Your instructions. Put the lines of the entries below into a JSON list of strings, one string per line and no blank lines, starting at the very first line and ending with the line containing "The Philippians had". Leave the pictures out of your answer.

____________

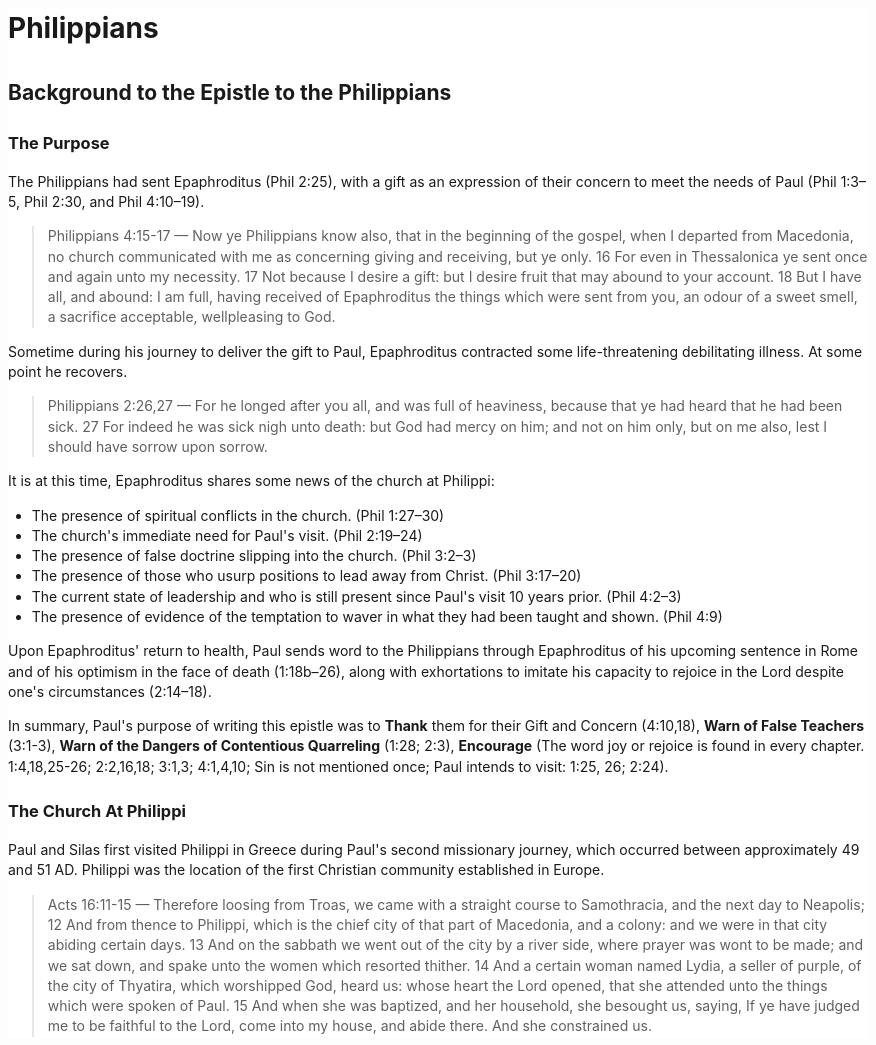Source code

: # Philippians

## Background to the Epistle to the Philippians

### The Purpose

The Philippians had sent Epaphroditus (Phil 2:25), with a gift as an expression of their concern to meet the needs of Paul (Phil 1:3–5, Phil 2:30, and Phil 4:10–19).

> Philippians 4:15-17 &mdash; Now ye Philippians know also, that in the beginning of the gospel, when I departed from Macedonia, no church communicated with me as concerning giving and receiving, but ye only. 16 For even in Thessalonica ye sent once and again unto my necessity. 17 Not because I desire a gift: but I desire fruit that may abound to your account. 18 But I have all, and abound: I am full, having received of Epaphroditus the things which were sent from you, an odour of a sweet smell, a sacrifice acceptable, wellpleasing to God.

Sometime during his journey to deliver the gift to Paul, Epaphroditus contracted some life-threatening debilitating illness. At some point he recovers. 

> Philippians 2:26,27 &mdash; For he longed after you all, and was full of heaviness, because that ye had heard that he had been sick. 27 For indeed he was sick nigh unto death: but God had mercy on him; and not on him only, but on me also, lest I should have sorrow upon sorrow.

It is at this time, Epaphroditus shares some news of the church at Philippi: 

- The presence of spiritual conflicts in the church. (Phil 1:27–30)
- The church's immediate need for Paul's visit. (Phil 2:19–24)
- The presence of false doctrine slipping into the church. (Phil 3:2–3)
- The presence of those who usurp positions to lead away from Christ. (Phil 3:17–20)
- The current state of leadership and who is still present since Paul's visit 10 years prior. (Phil 4:2–3)
- The presence of evidence of the temptation to waver in what they had been taught and shown. (Phil 4:9)

Upon Epaphroditus' return to health, Paul sends word to the Philippians through Epaphroditus of his upcoming sentence in Rome and of his optimism in the face of death (1:18b–26), along with exhortations to imitate his capacity to rejoice in the Lord despite one's circumstances (2:14–18). 

In summary, Paul's purpose of writing this epistle was to **Thank** them for their Gift and Concern (4:10,18), **Warn of False Teachers** (3:1-3), **Warn of the Dangers of Contentious Quarreling** (1:28; 2:3), **Encourage**  (The word joy or rejoice is found in every chapter. 1:4,18,25-26; 2:2,16,18; 3:1,3; 4:1,4,10; Sin is not mentioned once; Paul intends to visit: 1:25, 26; 2:24).

### The Church At Philippi

Paul and Silas first visited Philippi in Greece during Paul's second missionary journey, which occurred between approximately 49 and 51 AD. Philippi was the location of the first Christian community established in Europe.

> Acts 16:11-15 &mdash; Therefore loosing from Troas, we came with a straight course to Samothracia, and the next day to Neapolis; 12 And from thence to Philippi, which is the chief city of that part of Macedonia, and a colony: and we were in that city abiding certain days. 13 And on the sabbath we went out of the city by a river side, where prayer was wont to be made; and we sat down, and spake unto the women which resorted thither. 14 And a certain woman named Lydia, a seller of purple, of the city of Thyatira, which worshipped God, heard us: whose heart the Lord opened, that she attended unto the things which were spoken of Paul. 15 And when she was baptized, and her household, she besought us, saying, If ye have judged me to be faithful to the Lord, come into my house, and abide there. And she constrained us.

____________

Task result.
[
  "Source code",
  ": # Philippians",
  "## Background to the Epistle to the Philippians",
  "### The Purpose",
  "The Philippians had sent Epaphroditus (Phil 2:25), with a gift as an expression of their concern to meet the needs of Paul (Phil 1:3–5, Phil 2:30, and Phil 4:10–19)."
]